Parenteau’s favourite facet of pickleball is that it is for anybody. You may play with your pals or you may play together with your grandparents, she tells Effectively+Good. That is why she’s partnered with Apple Fitness+ to convey pickleball coaching to the plenty with the workout program known as Strength, Endurance, and Agility for Pickleball, which launched January 6.
“This program helps you progress confidently, stop damage, and play your finest—regardless of your talent degree.” —Kim Ngo, Apple Health+ coach
Extra in regards to the new Apple Health+ pickleball coaching program
Pickleball is the fastest-growing sport within the America, based on a 2024 report from the Sports & Fitness Industry Association. To be able to be sturdy and stop damage, pickleball conditioning is a should, based on Parenteau and Kim Ngo, an Apple Health+ coach.
“Pickleball retains you in your toes with fast bursts of motion and quick response instances,” Ngo tells Effectively+Good. “With HIIT and energy exercises impressed by the sport, this program helps you progress confidently, stop damage, and play your finest—regardless of your talent degree.”
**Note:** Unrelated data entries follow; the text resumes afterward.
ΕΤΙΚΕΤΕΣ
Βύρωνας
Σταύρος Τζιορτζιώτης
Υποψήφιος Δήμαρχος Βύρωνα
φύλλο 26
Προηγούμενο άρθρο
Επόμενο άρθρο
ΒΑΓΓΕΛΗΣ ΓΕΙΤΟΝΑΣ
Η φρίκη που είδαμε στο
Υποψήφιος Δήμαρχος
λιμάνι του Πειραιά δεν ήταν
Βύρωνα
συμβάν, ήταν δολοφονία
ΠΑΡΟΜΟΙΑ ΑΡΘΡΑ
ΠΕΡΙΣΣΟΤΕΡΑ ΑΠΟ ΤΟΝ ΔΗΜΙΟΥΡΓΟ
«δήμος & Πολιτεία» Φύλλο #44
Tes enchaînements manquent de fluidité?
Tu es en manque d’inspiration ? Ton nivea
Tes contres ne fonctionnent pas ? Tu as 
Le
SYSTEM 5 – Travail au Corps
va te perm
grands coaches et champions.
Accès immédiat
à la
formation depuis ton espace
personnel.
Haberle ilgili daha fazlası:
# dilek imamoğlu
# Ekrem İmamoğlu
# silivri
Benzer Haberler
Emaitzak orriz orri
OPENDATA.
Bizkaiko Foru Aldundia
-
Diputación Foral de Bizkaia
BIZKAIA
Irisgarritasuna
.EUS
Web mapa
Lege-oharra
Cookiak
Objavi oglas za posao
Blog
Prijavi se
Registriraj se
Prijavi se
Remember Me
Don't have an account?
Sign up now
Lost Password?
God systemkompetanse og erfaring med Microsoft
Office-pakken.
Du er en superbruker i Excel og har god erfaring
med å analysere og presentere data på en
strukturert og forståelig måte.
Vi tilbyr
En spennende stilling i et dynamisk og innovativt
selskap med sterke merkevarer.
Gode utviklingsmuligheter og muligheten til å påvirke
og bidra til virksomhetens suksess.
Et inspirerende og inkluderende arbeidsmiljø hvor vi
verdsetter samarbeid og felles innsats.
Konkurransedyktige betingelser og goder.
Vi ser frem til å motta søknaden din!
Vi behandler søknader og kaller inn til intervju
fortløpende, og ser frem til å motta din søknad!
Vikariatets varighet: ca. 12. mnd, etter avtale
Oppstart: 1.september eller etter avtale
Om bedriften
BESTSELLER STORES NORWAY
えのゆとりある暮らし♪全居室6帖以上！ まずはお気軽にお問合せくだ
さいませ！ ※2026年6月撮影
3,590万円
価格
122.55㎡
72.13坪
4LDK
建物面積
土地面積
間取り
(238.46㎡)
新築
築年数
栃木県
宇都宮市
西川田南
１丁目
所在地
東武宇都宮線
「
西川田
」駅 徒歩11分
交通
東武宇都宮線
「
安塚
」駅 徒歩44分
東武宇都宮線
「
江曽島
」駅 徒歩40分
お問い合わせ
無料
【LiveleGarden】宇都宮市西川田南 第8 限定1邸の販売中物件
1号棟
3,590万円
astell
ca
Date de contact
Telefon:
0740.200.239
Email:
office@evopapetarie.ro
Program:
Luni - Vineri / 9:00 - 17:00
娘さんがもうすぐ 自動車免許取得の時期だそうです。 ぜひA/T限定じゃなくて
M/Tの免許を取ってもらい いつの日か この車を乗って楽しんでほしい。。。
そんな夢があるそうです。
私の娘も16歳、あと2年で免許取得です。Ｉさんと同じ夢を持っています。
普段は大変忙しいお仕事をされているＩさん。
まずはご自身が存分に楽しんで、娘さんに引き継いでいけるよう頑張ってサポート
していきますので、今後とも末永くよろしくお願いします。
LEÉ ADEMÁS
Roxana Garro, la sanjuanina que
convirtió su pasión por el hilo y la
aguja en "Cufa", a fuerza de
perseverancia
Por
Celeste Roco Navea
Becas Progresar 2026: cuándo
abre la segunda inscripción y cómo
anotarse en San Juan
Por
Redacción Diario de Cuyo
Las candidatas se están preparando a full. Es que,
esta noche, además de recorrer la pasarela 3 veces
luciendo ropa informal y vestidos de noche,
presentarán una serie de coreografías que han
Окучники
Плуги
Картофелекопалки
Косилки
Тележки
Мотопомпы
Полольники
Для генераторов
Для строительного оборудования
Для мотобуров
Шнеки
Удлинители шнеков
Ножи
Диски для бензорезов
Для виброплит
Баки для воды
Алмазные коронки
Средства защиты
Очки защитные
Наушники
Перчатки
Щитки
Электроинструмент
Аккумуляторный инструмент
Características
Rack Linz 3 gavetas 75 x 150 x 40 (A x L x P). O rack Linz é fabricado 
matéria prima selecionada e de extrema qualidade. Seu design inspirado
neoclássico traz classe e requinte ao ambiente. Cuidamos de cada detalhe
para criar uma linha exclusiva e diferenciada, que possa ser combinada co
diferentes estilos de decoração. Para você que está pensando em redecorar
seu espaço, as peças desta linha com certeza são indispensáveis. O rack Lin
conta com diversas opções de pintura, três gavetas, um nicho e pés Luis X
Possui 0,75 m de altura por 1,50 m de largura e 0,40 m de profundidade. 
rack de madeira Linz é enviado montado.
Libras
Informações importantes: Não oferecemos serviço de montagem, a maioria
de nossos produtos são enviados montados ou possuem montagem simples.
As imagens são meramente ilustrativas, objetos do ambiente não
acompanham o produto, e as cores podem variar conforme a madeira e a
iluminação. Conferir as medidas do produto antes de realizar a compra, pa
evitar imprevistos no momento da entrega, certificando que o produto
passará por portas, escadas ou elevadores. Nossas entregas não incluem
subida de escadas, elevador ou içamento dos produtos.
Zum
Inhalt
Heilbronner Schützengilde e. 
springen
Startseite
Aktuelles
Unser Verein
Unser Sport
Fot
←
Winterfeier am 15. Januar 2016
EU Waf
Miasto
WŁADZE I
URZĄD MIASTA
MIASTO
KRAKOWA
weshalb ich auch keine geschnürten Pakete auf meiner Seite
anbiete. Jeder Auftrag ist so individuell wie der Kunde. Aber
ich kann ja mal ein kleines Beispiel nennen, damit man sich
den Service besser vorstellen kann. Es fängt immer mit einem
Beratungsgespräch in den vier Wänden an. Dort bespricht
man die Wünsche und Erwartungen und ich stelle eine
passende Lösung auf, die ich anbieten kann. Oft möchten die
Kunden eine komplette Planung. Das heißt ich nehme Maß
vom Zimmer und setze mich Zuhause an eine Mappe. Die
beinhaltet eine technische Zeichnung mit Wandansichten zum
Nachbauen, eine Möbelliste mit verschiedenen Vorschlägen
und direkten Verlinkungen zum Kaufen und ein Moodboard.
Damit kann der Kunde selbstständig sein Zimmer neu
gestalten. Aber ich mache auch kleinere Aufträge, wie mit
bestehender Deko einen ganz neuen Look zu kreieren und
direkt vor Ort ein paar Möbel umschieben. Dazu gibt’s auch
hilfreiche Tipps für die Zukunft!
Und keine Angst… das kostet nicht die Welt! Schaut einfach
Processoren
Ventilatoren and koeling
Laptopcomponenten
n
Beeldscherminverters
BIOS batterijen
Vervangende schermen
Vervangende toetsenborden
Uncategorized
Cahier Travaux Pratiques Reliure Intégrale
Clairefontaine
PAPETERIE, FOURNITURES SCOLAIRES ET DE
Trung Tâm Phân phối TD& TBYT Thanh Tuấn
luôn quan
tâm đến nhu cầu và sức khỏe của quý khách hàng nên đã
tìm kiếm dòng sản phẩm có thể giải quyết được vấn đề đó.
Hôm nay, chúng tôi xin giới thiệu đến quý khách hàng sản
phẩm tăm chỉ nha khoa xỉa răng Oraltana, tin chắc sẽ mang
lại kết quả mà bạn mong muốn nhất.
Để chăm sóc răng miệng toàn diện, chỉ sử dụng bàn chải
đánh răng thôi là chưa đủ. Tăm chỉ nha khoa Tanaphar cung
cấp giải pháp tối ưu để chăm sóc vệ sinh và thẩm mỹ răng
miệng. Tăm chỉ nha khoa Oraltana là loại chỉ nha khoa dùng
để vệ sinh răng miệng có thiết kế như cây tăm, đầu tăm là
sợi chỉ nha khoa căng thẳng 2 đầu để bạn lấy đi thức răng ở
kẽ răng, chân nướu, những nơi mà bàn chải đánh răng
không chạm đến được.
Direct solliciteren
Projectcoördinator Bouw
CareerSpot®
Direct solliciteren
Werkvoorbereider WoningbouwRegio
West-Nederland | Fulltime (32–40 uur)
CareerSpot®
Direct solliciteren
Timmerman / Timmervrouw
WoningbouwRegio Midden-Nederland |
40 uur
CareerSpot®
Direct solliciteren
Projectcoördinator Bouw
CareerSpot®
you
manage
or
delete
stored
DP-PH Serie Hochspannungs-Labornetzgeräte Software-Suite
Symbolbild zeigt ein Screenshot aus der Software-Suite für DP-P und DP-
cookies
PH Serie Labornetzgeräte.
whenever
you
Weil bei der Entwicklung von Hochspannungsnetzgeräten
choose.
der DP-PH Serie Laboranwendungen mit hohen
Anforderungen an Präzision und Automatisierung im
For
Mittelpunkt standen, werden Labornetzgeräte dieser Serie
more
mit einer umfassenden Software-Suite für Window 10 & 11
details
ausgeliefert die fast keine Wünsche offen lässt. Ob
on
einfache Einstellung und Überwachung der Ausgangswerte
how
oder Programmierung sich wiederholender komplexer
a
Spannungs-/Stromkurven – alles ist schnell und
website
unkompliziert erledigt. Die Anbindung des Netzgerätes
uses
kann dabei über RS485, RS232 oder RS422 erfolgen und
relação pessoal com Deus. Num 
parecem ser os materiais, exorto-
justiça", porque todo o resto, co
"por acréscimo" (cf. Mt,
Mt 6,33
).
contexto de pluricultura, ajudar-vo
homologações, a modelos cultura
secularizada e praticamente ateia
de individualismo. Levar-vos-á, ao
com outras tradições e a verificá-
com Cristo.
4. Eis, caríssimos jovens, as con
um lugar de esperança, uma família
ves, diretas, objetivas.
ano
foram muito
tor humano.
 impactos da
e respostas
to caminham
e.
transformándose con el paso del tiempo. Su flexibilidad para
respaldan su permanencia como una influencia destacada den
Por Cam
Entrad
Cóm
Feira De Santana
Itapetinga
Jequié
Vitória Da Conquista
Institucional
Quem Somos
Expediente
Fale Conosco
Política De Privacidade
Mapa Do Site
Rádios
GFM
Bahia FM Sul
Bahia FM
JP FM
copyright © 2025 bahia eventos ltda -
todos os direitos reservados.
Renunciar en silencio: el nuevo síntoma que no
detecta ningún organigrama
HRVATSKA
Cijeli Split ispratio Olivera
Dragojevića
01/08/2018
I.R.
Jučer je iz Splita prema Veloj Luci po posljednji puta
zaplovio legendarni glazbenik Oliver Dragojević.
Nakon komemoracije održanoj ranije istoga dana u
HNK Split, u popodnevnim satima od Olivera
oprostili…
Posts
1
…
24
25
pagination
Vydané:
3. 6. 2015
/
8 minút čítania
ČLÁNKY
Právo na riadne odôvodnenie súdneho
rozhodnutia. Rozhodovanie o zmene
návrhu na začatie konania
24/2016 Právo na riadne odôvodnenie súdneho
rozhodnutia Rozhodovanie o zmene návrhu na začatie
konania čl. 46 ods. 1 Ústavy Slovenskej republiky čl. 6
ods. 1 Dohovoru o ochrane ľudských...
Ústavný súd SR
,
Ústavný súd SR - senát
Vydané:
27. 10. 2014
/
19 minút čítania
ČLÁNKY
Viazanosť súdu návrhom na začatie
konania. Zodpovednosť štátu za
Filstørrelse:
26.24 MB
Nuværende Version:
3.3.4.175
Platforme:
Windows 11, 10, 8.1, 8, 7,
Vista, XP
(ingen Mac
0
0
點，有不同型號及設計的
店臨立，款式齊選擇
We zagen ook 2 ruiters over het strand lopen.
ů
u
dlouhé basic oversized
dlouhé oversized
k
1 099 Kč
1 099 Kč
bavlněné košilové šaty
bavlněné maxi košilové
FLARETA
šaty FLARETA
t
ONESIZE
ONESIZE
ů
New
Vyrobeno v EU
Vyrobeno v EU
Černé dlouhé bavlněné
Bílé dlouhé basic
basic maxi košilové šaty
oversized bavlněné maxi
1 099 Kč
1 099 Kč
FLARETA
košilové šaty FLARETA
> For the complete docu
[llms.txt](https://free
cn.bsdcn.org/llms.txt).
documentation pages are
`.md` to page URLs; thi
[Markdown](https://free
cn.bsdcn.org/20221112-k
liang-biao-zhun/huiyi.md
The Apple Health+ program takes inspiration from Parenteau’s personal coaching routine and options two HIIT workouts and two strength workouts:
- HIIT for Endurance in Pickleball: This exercise contains strikes like lunge variations, quick toes and jumps, and you will do every transfer twice for 60 seconds every. It ends with a 90-second cardio problem meant to spice up your stamina and response time on the courtroom.
- HIIT for Agility in Pickleball: This exercise contains strikes that emphasize fast footwork, route adjustments, and stability, like skaters, jumps, and landing squats with a flip. Every transfer is finished 3 times for 30 seconds every.
- Decrease-Physique Energy for Pickleball: This exercise focuses on constructing energy and energy in your glutes, quads, and hamstrings that will help you transfer across the pickleball courtroom with ease. You may do 5 workouts—lunges, squats, and hinges, for instance—one time by means of. You may want two heavy dumbbells to finish this session.
- Higher-Physique Energy for Pickleball: This exercise contains strikes like rows with a rotation and diagonal lifts to strengthen your arms, chest, again and core. You may do three strikes two instances by means of that’ll assist your pickleball serves and drives. You may want two medium dumbbells to finish this session.
Parenteau’s all-time favourite train to enhance her sport
Parenteau loves incorporating diagonal lifts, typically known as dumbbell woodchops, into her personal energy routine. “They assist enhance serves and backhands in pickleball,” she says. Plus, having good upper-body strength helps you progress higher in your on a regular basis life, making lifting heavy objects simpler, and prevents bone and muscle loss.
Within the video beneath, licensed private coach Charlee Atkins, CPT, breaks down precisely the best way to do Parenteau’s favourite pickleball coaching train.